● **SUPPLIED TEXT**

☆ ☆ ☆

Overruling the objection of the appellant, the learned Court below expressed its opinion that the said amendment application deserved to be allowed because the Supreme Court had in various cases held that amendments should be allowed which would help the Court in finally deciding the case. In the case at hand it was found that the mediation between the parties had failed and a direction had also been issued by the High Court for expeditious disposal. In this view of the matter, in case the said amendment was disallowed, it would require the respondent to institute a fresh case for divorce under section 13 of the Act, which would delay the disposal of the dispute between the parties. It has also been mentioned in the order that the wife had not even presented the written statement. The amendment was accordingly allowed on cost of Rs. 500/- to be paid to the wife within 3 days.
Learned counsel for the appellant Shri Alok Kumar Shrivastava has submitted that the impugned order deserves to be set aside because under Order 6 Rule 17 CPC, such kind of amendment is not permissible as it would change the nature of the case. It was emphasised by him that initially the respondent had filed a petition under section 9 of the Act seeking restitution of conjugal rights condoning all the alleged lapses on the part of the respondent wife and thereafter the relief was sought to be amended by seeking divorce. Both these pleas were diametrically opposed to each other and if the said amendment was permitted, the mandatory separation of 2 years prior to filing the case of divorce would remain unsatisfied as the amendment would relate back to the date of filing of the petition under section 9, which had been filed less than 2 years from the date of separation. Learned counsel has mainly relied upon the judgment delivered by Rajasthan High Court in Rima Bajaj and the decision of the Karnataka High Court in Lakshaman, It transpires from the record that the petition under section 9 of the Act was filed by the husband on 8 July 2013 for restitution of conjugal rights mentioning therein that marriage took place on 25 April 2012 and on 1 June 2013 the wife left the matrimonial house. Thereafter, an amendment application was moved on 3 March 2017 with a prayer that instead of section 9, section 13 should be permitted to be substituted converting the petition of restitution of conjugal rights into that of divorce under the changed circumstances because a criminal case, being crime No. 102 of 2013 under sections 498 A , 323 , 504 , 506 IPC and ¾ Dowry Prohibition Act was lodged on 4 October 2013 by the wife against the husband and his family members, including his ailing old father which amounted to cruelty and consequential amendments were also prayed to be permitted to be incorporated. The said amendment application has been allowed.

☆ ☆ ☆

● **PROBLEMS TO WORK ON**
1. List every calendar date given in the judgment excerpt.
2. Under the judgment excerpt, what cost came with allowing the amendment, and to whom and by when was it to be paid?
3. Copy word for word the part of the judgment excerpt starting at "Overruling the objection" and ending at "within 3 days.".

☆ ☆ ☆

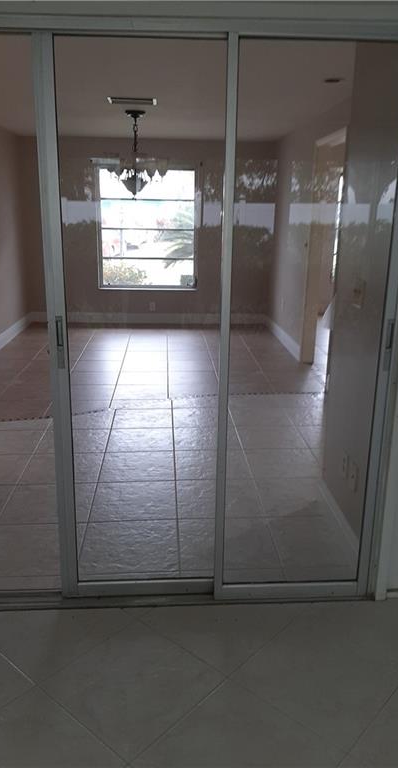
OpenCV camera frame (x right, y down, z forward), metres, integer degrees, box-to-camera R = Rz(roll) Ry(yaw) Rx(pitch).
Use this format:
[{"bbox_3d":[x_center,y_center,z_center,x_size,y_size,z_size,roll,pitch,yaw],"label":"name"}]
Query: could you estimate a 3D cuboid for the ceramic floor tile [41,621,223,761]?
[{"bbox_3d":[-0.225,1.009,1.951,0.453,0.012,0.453,14,21,40],"label":"ceramic floor tile"}]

☆ ☆ ☆

● **LIST OF ANSWERS**
1.
- 25 April 2012
- 1 June 2013
- 8 July 2013
- 4 October 2013
- 3 March 2017

2. Rs. 500/-, to be paid to the wife within 3 days.

3.
Overruling the objection of the appellant, the learned Court below expressed its opinion that the said amendment application deserved to be allowed because the Supreme Court had in various cases held that amendments should be allowed which would help the Court in finally deciding the case. In the case at hand it was found that the mediation between the parties had failed and a direction had also been issued by the High Court for expeditious disposal. In this view of the matter, in case the said amendment was disallowed, it would require the respondent to institute a fresh case for divorce under section 13 of the Act, which would delay the disposal of the dispute between the parties. It has also been mentioned in the order that the wife had not even presented the written statement. The amendment was accordingly allowed on cost of Rs. 500/- to be paid to the wife within 3 days.